The purpose of syntactic analysis is to determine the structure of the input text. This structure consists of a hierarchy of phrases, the smallest of which are the basic symbols and the largest of which is the sentence. The structure can be described by a tree with one node for each phrase. Basic symbols are represented by values stored at the nodes. The root of the tree represents the sentence.

This manual explains how to use a `.con' specification to describe the set of all possible phrases that could appear in sentences of a language. It also discusses methods of resolving ambiguity in such descriptions, and how to carry out arbitrary actions during the recognition process itself. The use of `.perr' specifications to improve the error recovery of the generated parser is described as well.

Computations over the input can be written with attribute grammar specifications that are based on an abstract syntax. The abstract syntax describes the structure of an abstract syntax tree, much the way the concrete syntax describes the phrase structure of the input. Eli uses a tool, called Maptool, that automatically generates the abstract syntax tree based on an analysis of the concrete and abstract syntaxes and user specifications given in files of type `.map'. This manual will describe the rules used by Maptool to determine a unique correspondence between the concrete and abstract syntax and the information users can provide in `.map' files to assist in the process.

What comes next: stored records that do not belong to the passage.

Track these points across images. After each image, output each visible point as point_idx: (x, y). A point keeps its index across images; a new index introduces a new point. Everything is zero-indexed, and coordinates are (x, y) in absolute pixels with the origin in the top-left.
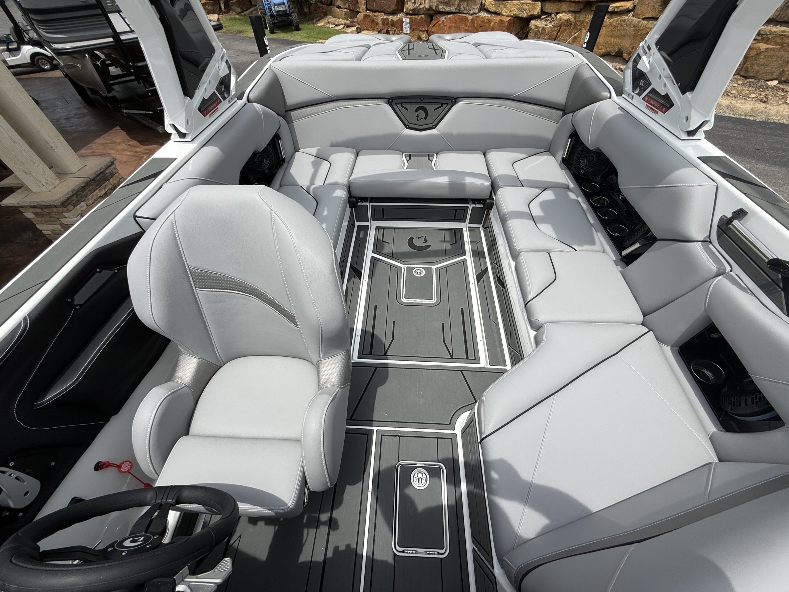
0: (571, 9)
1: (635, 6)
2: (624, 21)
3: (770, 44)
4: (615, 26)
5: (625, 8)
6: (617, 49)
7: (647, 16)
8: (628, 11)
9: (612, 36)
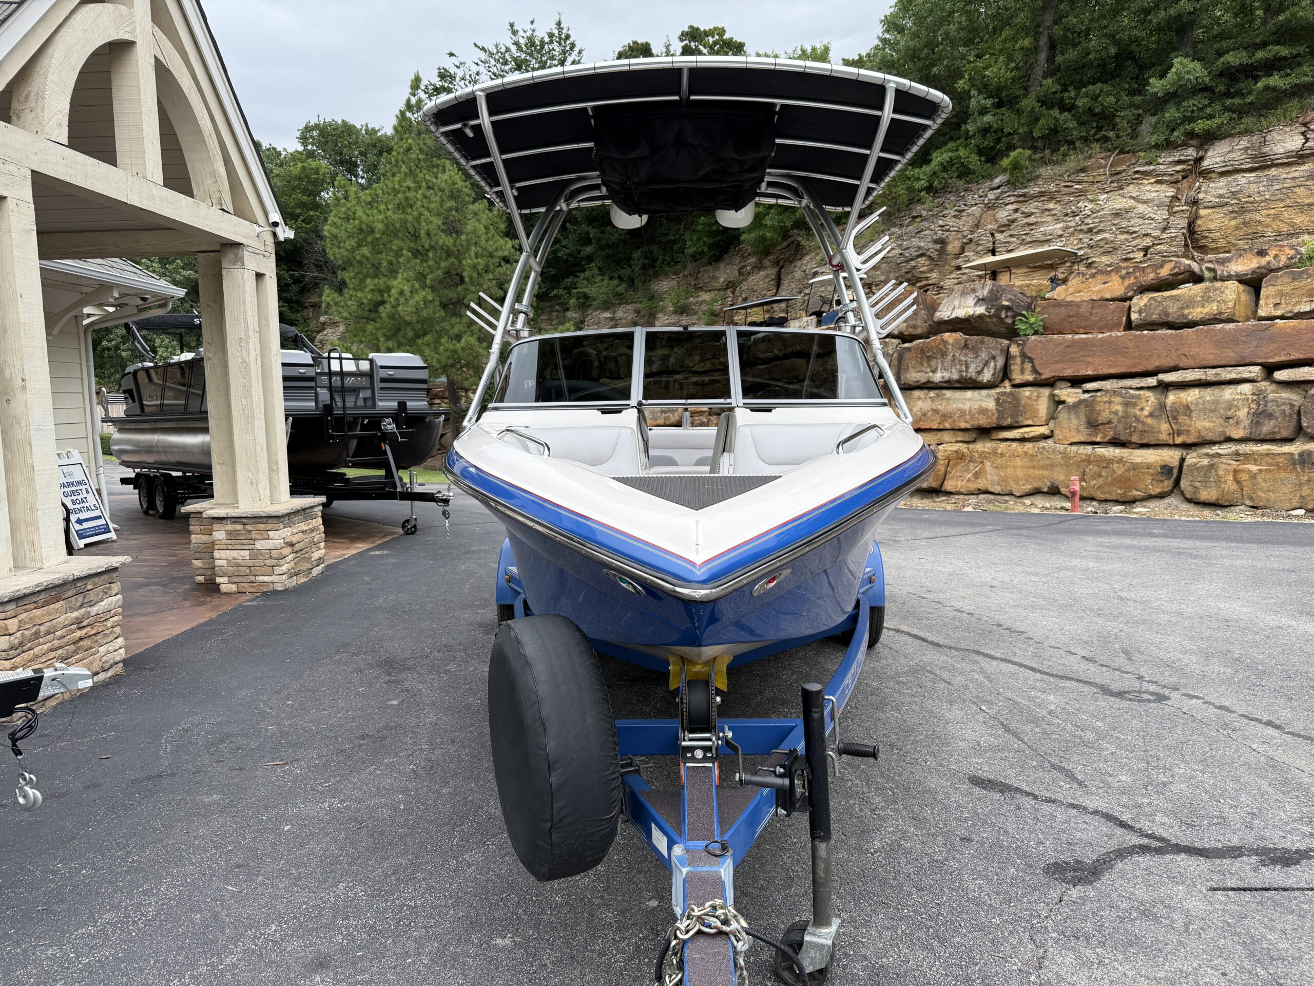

This manual will also discuss how Maptool makes it possible to only partially specify the concrete and abstract syntaxes, as long as together they specify a complete syntax.

Although Maptool simplifies the task of relating the phrase structure of a language to the abstract syntax on which a computation is based, it is sometimes necessary to use a parser that was not generated by Eli to analyze phrase structure. In that case, the relationship between phrase structure and abstract syntax must be embedded in a hand-coded tree construction module. The last section of this manual explains how such a module is implemented, and describes the way in which Eli supports that implementation and manages its integration with the generated tree computations.